_Source passage_.
────
On one of these high wind, high current days, I launched into the river, to be swept up into the air moments later for what seemed like an eternity. While thirty feet airborne, I was being directed by my board, bottom faced into the wind against my torso, flying backwards like a superhero, definitely not doing so well in a fight against a meteor. I heard a terrible cracking sound and was sure it was my body breaking. I realized it was the fiberglass of my board being ripped apart by the wind as it was stuck in my harness. Oh, is THAT ALL? So I pulled it out and dropped like a stone into the rushing water, only to see the banks of the river fly by as I was being carried downstream. Luckily, there was an anchor line for a fishing boat I  grabbed momentarily to catch my breath and smile at the fisherman and give him a thumbs up. From there I swam quickly to shore and flopped down, kissing the dry, hot, still stones. I honed my skills that day, and I know what not to do now.

Western Australia solitude

Next on tour for the fall was Flexerias, Brazil. A sleepy, colorful fishing village with endless white beaches and twenty four hours of warm wind that blew like a hot, jet engine. Eleven mile down winders three times a day, only breaking for water, naps in the hammock, and food. The initial launch offered great rolling waves in which to surf. When we got sick of that, we ventured down the beach break waves, skimming on two inches of flat water fanning out on the beach, to a more intense reef break that kept me on my toes. Dodging waves, huge turtles and fairytale looking carp the size of dolphins kept me busy, while my new partner in crime was riding the faces of the waves, not seeming to mind the bus sized coral heads that reared their heads just below.
────
_Extracted entries_.
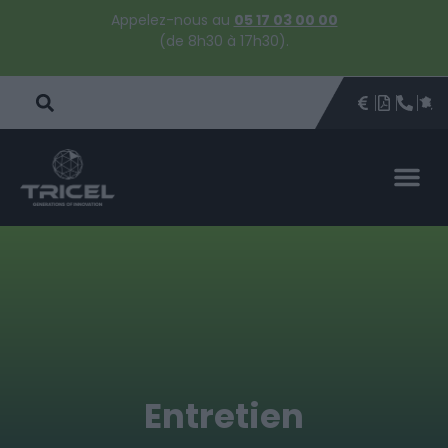
Appelez-nous au
05 17 03 00 00
(de 8h30 à 17h30).
DEVIS
BROCHU
ÊTRE 
PAR
DEVIS 
Entretien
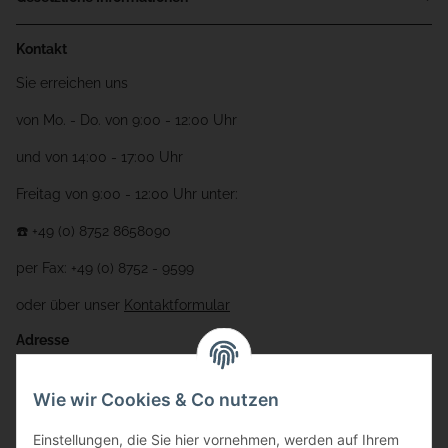
Kontakt
Sie erreichen uns
von Mo. - Do. von 9:00 - 12:00 Uhr
und von 14:00 - 17:00 Uhr
Freitag von 9:00 - 12:00 Uhr unter:
☎️ +49 (0) 8752 8658090
per Fax: +49 (0) 8752 - 9599
oder über unser
Kontaktformular
Adresse
Bauer-Systemtechnik GmbH
Wie wir Cookies & Co nutzen
Gewerbering 17
Einstellungen, die Sie hier vornehmen, werden auf Ihrem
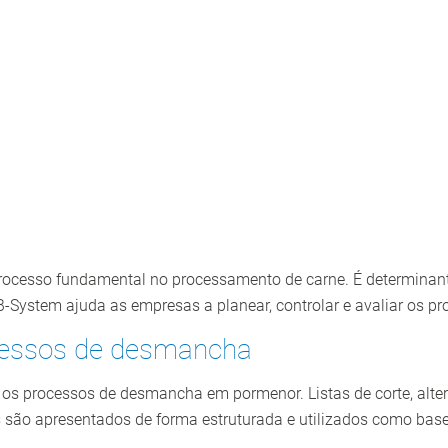
ocesso fundamental no processamento de carne. É determinante 
B-System ajuda as empresas a planear, controlar e avaliar os 
ocessos de desmancha
r os processos de desmancha em pormenor. Listas de corte, alt
s são apresentados de forma estruturada e utilizados como bas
────
_Check your understanding_.
1. According to the kiteboarding travel account, which place was next on the fall tour?
2. Render this sentence from the kiteboarding travel account in Spanish: "I honed my skills that day, and I know what not to do now."
3. Pick up the kiteboarding travel account after its final sentence and carry the narrative forward.

_Set of answers_.
1. Flexerias, Brazil.

2. Ese día perfeccioné mis habilidades, y ahora sé lo que no debo hacer.

3.
Flexerias, Brazil
Flexerias, Brazil

Then on to “the playground” as I called it, a shallow, protected bay of flat-water with a sandy bottom where I most aggressively attempted to learn my jumps, rolls, kite loops, and all of the many things I would dare attempt with this wondrous, new sport. The sun would set and we would jump high above the horizon, then roll in on the last of the orange that reflected on the waves, to our little house on the beach. Brazil is magic. Aside from a few setbacks; a broken rib (just before a competition opportunity), a dune buggy engine fire that left us stranded hours from nowhere on a cliffed out beach that would soon be covered by the high tide (we were rescued, and spent days with a new friend who put us up and fed us, in return for kiting companionship and knowledge), it was a dream. We found lagoons, huge waves formed by jetties, other kiting communities, towns like Jericoacoara where ewoks might inhabit with sand streets and all the luxuries one could imagine, and friends from all over the world…that we would see again.

Prevalley, Western Australia

Craig, (my then boyfriend and now hubby) and I, moved to Baja, Mexico, where he had previously lived teaching kite boarding for five winters. It just so happened to be the same place I had sat on the beach longingly watching these colorful things guiding people over air and water years before. Needless to say, we kited, surfed and enjoyed life. We got married on the beach and soon after discovered a baby girl would be making an appearance. At first I didn’t do so well adjusting to my new situation. My dreams of competing and trying to eek out a living as a kiter blurred. I watched as my belly, thighs and hips grew while I walked in a green-faced daze keeping a Mexican toilette close at hand. I kited less and less, and slept more and more. My dreams shifted (but I did take this time to learn to kite on a surfboard, abandoning the “huge” air and “sick” tricks I had been obsessed with learning). On September tenth, 2007 Teal Rio, named after our favorite blue rivers in New Zealand was born.

After the birth of our daughter, we headed to the expansive, windy coast of Western Australia to meet our friends Sky Solbach and Kristen Boese. Kristen is an inspiration to say the least: this graceful lady has held the World Champion title consistently since 2005. We explored and kited from the far North to the far South, finding huge waves, flat water and all in between.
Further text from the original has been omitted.